Suppose $\mathcal V\subset \mathbb{R}^n$ is a subspace and $\vec{x}\in\mathbb{R}^n$. I want to show there is a unique way to write $\vec{x}$ as a sum of two vectors $\vec{x}=\vec{x}^{\parallel}+\vec{x}^{\perp},$ the first of which lies in $\mathcal{V}$ and the second of which is orthogonal to every member of $\mathcal{V}.$
This is a simple problem but I'm just wondering if a step in the proof in my book is wrong.
The proof begins by letting $Y=\{\vec{y}_1...,\vec{y}_k\}$ be an orthonormal basis for any $k$-dimensional subspace $\mathcal V$ of $\mathbb{R}^n.$ We then must show that there exists a unique choice of scalars $a_1, ... , a_k\in\mathbb{R}$ such that if we define $\vec{x}^{\parallel}=a_1\vec{y}_1+...+a_k\vec{y}_k$ and $\vec{x}^{\perp}=\vec{x}-\vec{x}^{\parallel}$ then $\vec{x}^{\perp}$ is orthogonal to every vector in $\mathcal{V}.$ However, the next step of logic is what I don't understand.
Because the inner product is bilinear, that is the same as saying that $\vec{x}^{\perp}$ is orthogonal to every element of the basis $Y$ of $\mathcal{V}$.
To me, it seems that if $\vec{x}^{\perp}$ is orthogonal to every element of $\mathcal{V}$, then certainly it's orthogonal to the basis elements $Y$ since they are elements of $\mathcal{V}$. However, the book appeals to bilinearity. The only way I could see that being relevant if is we let $\vec{v}$ be an arbitrary element of $\mathcal{V}$ so that $\vec{v}=c_1\vec{y}_1+...c_k\vec{y}_k$ for some $c_1, ..., c_k\in\mathbb{R}$; then $$\langle\vec{x}^{\perp},\vec{v}\rangle=0\iff\langle\vec{x}^{\perp},c_1\vec{y}_1+...+c_k\vec{y}_k\rangle=c_1\langle\vec{x}^{\perp},\vec{y}_1\rangle+...+c_k\langle\vec{x}^{\perp},y_k\rangle=0$$ but the latter does not imply $\langle \vec{x}^{\perp}, \vec{y}_i\rangle=0$ for each $i$ up to $k$ as far as I can see.
So what did the author mean by appealing to bilinearity?
To be clear, this is in Chapter 1 Section 2 of Kristopher Tapp's Differential Geometry of Curves and Surfaces textbook.
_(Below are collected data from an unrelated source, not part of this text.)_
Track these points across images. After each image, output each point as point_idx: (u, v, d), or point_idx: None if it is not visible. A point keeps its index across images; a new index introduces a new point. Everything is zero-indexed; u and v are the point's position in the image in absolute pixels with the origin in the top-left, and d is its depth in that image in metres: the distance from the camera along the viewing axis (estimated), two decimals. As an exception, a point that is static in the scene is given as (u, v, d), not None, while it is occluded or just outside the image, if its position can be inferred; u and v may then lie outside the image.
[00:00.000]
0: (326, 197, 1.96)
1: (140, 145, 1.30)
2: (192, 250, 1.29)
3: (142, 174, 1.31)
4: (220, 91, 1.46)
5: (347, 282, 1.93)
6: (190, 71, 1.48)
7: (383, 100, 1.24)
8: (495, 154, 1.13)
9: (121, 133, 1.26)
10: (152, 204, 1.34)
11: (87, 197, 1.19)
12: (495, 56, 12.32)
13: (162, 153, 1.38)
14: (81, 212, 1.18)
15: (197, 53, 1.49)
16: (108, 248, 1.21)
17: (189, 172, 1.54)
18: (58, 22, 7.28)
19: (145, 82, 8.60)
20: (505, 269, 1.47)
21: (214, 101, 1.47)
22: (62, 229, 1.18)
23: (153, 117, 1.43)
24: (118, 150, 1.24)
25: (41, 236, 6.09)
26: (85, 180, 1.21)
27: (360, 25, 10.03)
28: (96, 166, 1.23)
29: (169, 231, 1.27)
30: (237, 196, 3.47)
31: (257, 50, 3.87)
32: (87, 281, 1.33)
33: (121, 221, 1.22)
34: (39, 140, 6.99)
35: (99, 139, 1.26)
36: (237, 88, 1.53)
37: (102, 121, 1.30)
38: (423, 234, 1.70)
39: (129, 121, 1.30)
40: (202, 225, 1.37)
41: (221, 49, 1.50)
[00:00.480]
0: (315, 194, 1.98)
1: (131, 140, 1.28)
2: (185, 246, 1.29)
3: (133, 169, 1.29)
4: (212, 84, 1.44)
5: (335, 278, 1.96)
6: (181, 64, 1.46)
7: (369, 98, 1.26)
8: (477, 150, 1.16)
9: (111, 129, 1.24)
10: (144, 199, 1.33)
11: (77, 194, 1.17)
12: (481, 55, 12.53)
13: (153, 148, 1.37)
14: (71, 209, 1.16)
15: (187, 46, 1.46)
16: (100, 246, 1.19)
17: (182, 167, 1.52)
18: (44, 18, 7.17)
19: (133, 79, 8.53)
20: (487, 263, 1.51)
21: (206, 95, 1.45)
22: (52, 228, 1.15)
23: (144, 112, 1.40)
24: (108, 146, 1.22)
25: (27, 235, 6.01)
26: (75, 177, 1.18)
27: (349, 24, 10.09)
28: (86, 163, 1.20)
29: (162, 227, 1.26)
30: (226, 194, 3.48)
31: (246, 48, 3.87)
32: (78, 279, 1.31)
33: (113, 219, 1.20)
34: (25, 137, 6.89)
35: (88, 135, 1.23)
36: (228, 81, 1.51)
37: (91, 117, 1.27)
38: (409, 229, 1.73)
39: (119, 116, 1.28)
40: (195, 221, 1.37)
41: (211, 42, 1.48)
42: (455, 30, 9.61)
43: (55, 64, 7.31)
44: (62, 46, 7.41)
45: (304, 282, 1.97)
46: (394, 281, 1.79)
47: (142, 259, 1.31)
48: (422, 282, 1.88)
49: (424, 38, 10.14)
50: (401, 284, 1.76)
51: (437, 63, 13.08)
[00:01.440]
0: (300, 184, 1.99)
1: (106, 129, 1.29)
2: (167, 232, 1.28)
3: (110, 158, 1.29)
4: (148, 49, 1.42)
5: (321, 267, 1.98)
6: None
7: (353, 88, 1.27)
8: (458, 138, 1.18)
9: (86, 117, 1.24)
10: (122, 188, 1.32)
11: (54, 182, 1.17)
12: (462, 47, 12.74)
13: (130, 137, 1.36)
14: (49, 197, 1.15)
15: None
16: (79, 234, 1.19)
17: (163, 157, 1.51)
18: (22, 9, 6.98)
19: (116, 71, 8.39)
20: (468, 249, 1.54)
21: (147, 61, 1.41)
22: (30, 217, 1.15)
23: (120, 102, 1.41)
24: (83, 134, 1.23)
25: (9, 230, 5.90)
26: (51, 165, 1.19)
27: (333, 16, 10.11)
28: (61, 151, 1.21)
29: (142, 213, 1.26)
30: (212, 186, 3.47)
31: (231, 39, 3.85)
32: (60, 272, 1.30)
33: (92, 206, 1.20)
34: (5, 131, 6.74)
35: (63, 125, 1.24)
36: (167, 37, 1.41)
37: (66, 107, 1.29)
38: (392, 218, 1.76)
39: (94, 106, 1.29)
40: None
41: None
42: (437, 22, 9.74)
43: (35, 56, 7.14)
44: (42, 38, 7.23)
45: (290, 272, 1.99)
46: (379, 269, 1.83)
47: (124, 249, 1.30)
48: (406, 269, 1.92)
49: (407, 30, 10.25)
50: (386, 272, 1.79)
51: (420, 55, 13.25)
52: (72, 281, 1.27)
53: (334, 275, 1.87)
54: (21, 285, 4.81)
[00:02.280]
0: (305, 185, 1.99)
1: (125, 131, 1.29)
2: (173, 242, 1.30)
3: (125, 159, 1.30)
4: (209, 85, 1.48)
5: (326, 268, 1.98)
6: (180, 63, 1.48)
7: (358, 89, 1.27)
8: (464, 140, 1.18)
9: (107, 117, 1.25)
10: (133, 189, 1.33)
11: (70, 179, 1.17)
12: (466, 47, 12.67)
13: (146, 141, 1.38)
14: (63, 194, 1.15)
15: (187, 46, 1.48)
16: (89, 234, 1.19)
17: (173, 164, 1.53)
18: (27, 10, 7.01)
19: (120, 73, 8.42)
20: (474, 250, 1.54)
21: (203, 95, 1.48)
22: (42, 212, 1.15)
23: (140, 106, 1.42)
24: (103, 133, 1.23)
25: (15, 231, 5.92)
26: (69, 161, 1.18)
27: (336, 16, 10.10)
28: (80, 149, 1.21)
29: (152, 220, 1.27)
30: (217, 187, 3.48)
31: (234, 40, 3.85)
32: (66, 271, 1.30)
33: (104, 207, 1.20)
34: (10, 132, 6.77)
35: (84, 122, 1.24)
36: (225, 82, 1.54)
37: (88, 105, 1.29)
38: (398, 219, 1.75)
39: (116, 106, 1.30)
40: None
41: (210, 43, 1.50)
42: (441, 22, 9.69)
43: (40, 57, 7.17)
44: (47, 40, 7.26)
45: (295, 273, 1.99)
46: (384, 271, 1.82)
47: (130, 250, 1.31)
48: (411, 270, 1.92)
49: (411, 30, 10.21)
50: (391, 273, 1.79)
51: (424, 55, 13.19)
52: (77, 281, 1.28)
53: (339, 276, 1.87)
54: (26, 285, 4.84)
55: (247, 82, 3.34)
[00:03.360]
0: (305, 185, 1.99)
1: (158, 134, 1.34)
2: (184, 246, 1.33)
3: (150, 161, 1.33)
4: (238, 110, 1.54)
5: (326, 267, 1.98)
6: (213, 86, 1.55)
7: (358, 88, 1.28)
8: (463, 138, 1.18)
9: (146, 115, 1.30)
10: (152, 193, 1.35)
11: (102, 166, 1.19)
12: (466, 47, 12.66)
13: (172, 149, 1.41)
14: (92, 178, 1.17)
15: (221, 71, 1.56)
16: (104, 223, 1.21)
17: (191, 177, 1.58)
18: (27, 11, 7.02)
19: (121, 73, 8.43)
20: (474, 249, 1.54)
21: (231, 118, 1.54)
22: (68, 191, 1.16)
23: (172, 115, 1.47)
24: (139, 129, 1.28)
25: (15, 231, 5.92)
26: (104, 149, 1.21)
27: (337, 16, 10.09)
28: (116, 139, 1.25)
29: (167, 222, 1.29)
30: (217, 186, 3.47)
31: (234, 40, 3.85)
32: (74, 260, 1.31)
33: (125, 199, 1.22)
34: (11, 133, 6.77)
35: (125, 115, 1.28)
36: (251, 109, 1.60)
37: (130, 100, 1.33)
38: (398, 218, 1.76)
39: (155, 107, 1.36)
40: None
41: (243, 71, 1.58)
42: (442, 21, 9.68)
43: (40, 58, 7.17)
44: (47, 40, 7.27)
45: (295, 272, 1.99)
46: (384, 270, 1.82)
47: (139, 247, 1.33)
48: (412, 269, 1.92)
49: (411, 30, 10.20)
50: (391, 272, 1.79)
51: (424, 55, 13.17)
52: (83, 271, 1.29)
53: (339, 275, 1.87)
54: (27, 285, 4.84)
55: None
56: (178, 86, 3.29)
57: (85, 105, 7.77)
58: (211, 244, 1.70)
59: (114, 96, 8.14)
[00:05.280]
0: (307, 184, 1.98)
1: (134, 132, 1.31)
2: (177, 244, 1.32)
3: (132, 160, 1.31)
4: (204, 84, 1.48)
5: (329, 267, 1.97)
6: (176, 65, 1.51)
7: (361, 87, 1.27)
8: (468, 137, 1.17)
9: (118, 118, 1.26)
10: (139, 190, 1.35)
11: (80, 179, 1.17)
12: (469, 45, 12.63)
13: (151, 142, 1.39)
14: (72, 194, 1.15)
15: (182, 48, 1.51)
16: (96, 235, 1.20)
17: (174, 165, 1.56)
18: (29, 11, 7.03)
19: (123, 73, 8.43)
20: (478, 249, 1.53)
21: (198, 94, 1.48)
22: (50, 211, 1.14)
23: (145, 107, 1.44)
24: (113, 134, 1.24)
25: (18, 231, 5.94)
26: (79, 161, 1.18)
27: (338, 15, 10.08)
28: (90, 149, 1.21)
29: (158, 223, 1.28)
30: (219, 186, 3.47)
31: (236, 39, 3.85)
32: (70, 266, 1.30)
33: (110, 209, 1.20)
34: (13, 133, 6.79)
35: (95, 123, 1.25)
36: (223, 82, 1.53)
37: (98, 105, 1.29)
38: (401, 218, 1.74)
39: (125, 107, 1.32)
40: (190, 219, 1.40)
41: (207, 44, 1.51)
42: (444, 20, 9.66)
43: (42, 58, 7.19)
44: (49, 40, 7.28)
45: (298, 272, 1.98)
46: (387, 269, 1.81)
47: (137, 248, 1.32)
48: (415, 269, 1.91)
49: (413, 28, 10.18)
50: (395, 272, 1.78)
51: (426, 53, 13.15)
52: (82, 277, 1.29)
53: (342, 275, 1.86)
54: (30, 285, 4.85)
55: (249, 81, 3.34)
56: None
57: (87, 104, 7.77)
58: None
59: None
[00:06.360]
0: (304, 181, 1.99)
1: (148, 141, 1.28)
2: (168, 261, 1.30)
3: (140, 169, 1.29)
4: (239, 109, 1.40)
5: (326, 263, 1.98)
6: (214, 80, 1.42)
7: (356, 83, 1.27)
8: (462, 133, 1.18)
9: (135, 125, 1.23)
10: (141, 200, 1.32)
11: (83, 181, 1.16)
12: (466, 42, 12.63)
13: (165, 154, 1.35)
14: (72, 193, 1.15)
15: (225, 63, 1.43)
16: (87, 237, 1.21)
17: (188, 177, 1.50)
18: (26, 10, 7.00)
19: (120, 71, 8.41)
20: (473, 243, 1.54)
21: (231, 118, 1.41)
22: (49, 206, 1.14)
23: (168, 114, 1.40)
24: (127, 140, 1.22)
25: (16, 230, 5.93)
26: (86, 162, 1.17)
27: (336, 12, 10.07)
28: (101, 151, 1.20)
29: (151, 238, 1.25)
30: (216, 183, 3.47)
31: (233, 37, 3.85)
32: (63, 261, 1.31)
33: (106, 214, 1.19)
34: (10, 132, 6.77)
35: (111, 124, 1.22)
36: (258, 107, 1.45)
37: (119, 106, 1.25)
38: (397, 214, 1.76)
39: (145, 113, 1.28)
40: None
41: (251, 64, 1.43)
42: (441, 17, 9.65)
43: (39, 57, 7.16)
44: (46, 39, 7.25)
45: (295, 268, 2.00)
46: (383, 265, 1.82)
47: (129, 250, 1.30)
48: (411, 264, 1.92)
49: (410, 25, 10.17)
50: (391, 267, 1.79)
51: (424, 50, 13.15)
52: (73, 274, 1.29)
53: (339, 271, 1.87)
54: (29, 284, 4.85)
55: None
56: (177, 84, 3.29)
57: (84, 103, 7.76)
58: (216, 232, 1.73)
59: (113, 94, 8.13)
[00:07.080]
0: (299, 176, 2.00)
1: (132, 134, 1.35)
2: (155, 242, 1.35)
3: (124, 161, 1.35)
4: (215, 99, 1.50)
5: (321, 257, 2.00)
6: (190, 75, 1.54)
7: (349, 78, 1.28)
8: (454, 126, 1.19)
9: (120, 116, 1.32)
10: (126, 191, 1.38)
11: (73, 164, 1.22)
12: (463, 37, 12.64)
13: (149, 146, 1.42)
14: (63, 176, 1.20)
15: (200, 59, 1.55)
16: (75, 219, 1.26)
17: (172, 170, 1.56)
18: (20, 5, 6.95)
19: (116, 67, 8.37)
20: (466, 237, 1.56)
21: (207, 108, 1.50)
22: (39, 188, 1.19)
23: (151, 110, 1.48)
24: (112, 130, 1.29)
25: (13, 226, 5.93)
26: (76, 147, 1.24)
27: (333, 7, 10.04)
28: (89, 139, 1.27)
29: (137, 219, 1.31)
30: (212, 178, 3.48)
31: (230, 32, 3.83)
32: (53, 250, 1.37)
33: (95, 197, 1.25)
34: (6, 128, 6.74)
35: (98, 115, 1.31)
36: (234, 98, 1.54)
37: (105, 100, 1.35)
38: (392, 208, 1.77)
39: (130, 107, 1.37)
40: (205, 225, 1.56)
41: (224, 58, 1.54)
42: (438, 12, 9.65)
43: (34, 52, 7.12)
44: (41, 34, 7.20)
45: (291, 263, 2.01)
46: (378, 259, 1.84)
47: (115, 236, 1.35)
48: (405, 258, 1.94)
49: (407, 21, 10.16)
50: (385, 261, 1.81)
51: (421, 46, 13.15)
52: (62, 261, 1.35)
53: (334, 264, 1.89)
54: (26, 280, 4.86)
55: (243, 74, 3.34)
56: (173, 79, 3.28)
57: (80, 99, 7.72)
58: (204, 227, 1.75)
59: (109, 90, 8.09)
Let us write $x \perp y$ for $\langle x, y \rangle = 0$. The important equivalence here is: $$u \perp \mathcal{V} \iff u \perp y_i \text{ for each } i = 1, \dots, k,$$ where the left side means that $u$ is perpendicular to every element of $\mathcal{V}$. Now since each $y_i \in \mathcal{V}$, the $\implies$ direction does not require anything specific about the definition of orthogonality. But you need bilinearity to go the other way (to be pedantic, only the linearity in the second variable): expand an arbitrary $v \in \mathcal{V}$ as $\sum c_i y_i$ and write $$\langle u, v \rangle = \sum c_i \langle u, y_i \rangle = 0.$$ As you note, if you know that $u \perp v$ for a specific $v$, ie a specific choice of $c_1, \dots, c_k$, that does not imply that $u \perp y_i$ for each $i$.
But the above equivalence means that to check a tentative decomposition $x = x^\parallel + x^\perp$ has the required properties, it suffices to check that $x^\perp \perp y_i$ for the basis elements $y_i$ (and $x^\parallel \in \mathcal{V}$, which is equivalen to saying that $x^\parallel$ is of the form $\sum a_i y_i$). Since $y_i$ are chosen to be orthonormal, you can now check that $a_i = \langle x, y_i \rangle$ is the unique choice of $a_i$ that makes this work, which therefore gives the unique such decomposition of $x$.